Afortunadamente, pasamos una buena parte del tiempo en La Habana y nos resarció el reencuentro con la gastronomía cubana. Veinticinco años atrás, uno elegía el destino de su viaje descartando los lugares donde ya había estado. Ahora, con la edad, no pensamos en conocer lo desconocido, sino en disfrutar de lo que ya conocemos. La excepción a todos los supuestos es La Habana, un lugar al que siempre se anhela ir y al que siempre hay que volver. A pensar —a ritmo de cumbia y guaguancó— en la riqueza y en la pobreza, en la igualdad y en la desigualdad, en la cultura y en la ignorancia, en la libertad y en todos sus matices. A fumarse un puro reglamentario donde a uno le parezca. A beberse todos los mojitos de La Bodeguita del Medio, escuchando Hasta siempre comandante, mientras un chino pregunta quién es el tal Che Guevara en un impecable inglés de universidad británica y, a las explicaciones que recibe, replica: “¿Qué revolución?” A agotar las existencias de daiquirí del Floridita y tropezarse con un canadiense que guarda cola para hacerse un selfie con la estatua de Hemingway recostado sobre la barra sin tener nada claro quién es ese tipo. A sentirse felizmente a gusto con las contradicciones de uno mismo.

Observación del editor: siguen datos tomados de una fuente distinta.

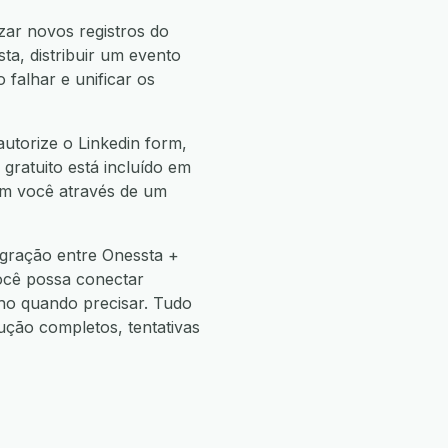
zar novos registros do
ta, distribuir um evento
 falhar e unificar os
utorize o Linkedin form,
 gratuito está incluído em
com você através de um
egração entre Onessta +
ocê possa conectar
o quando precisar. Tudo
ão completos, tentativas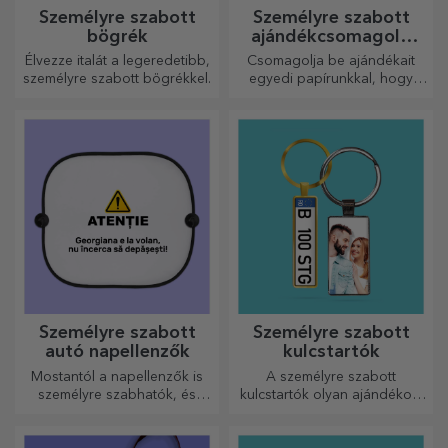
Személyre szabott
Személyre szabott
bögrék
ajándékcsomagoló
papír
Élvezze italát a legeredetibb,
Csomagolja be ajándékait
személyre szabott bögrékkel.
egyedi papírunkkal, hogy
még kinyitni sem akarják majd
őket.
Személyre szabott
Személyre szabott
autó napellenzők
kulcstartók
Mostantól a napellenzők is
A személyre szabott
személyre szabhatók, és
kulcstartók olyan ajándékok,
ideálisak az autóban
amelyeket mindig magaddal
uralkodó hő minimalizálására.
vihetsz, és amelyek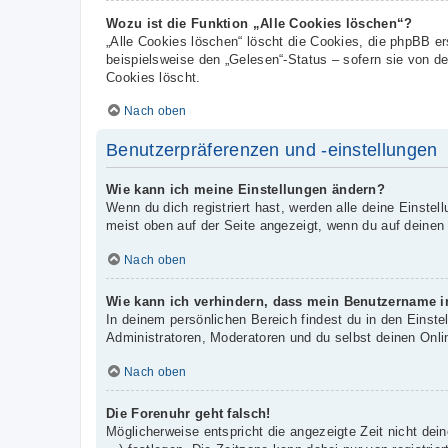
Wozu ist die Funktion „Alle Cookies löschen“?
„Alle Cookies löschen“ löscht die Cookies, die phpBB e
beispielsweise den „Gelesen“-Status – sofern sie von d
Cookies löscht.
Nach oben
Benutzerpräferenzen und -einstellungen
Wie kann ich meine Einstellungen ändern?
Wenn du dich registriert hast, werden alle deine Einste
meist oben auf der Seite angezeigt, wenn du auf deinen
Nach oben
Wie kann ich verhindern, dass mein Benutzername in
In deinem persönlichen Bereich findest du in den Einst
Administratoren, Moderatoren und du selbst deinen Onli
Nach oben
Die Forenuhr geht falsch!
Möglicherweise entspricht die angezeigte Zeit nicht dein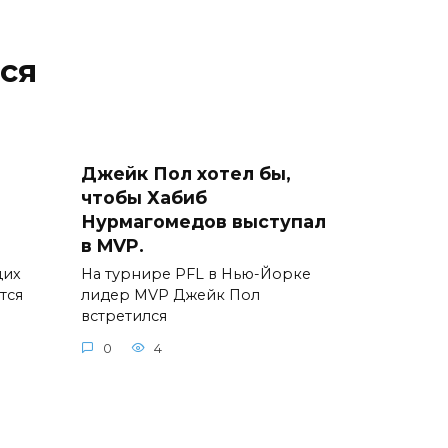
ся
Джейк Пол хотел бы,
чтобы Хабиб
Нурмагомедов выступал
в MVP.
щих
На турнире PFL в Нью-Йорке
тся
лидер MVP Джейк Пол
встретился
0
4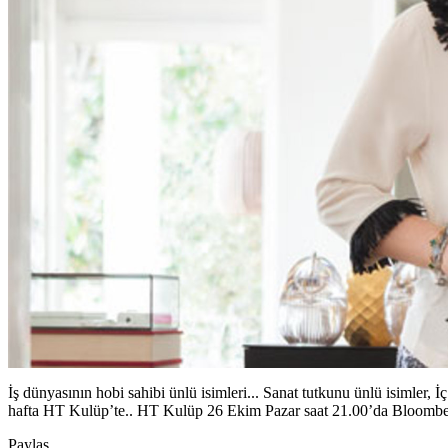
İş dünyasının hobi sahibi ünlü isimleri... Sanat tutkunu ünlü isimler, 
hafta HT Kulüp’te.. HT Kulüp 26 Ekim Pazar saat 21.00’da Bloombe
Paylaş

También, a coger un cucurucho de chips de plátano macho o cualquier otra cosa en un puesto de comida callejera de los que eluden los turistas. O a elegir alguno de los paladares recomendables de la ciudad para disfrutar de la cocina habanera. A pensar —otra vez, maldito vicio— en lo que es y lo que podría ser la gastronomía cubana, basada en una despensa y una tradición intrínsecamente tan ricas como cualquier otra de América Latina. A pedir tostones rellenos, ropa vieja, fritura de malanga o masas de cerdo en Doña Eutimia —uno de los paladares más recomendables de La Habana—, a acompañarlos de una buena cerveza local —Cristal, Bucanero— o de un vino chileno y a oírle decir a la maitre que no hay arroz a la cubana porque no llegaron los huevitos.
A zarpar rumbo a Jamaica y las Islas Caimán —lugares que quedarán punteados en la lista como “ya visto”, sin más— pensando en el inexorable penúltimo regreso a La Habana.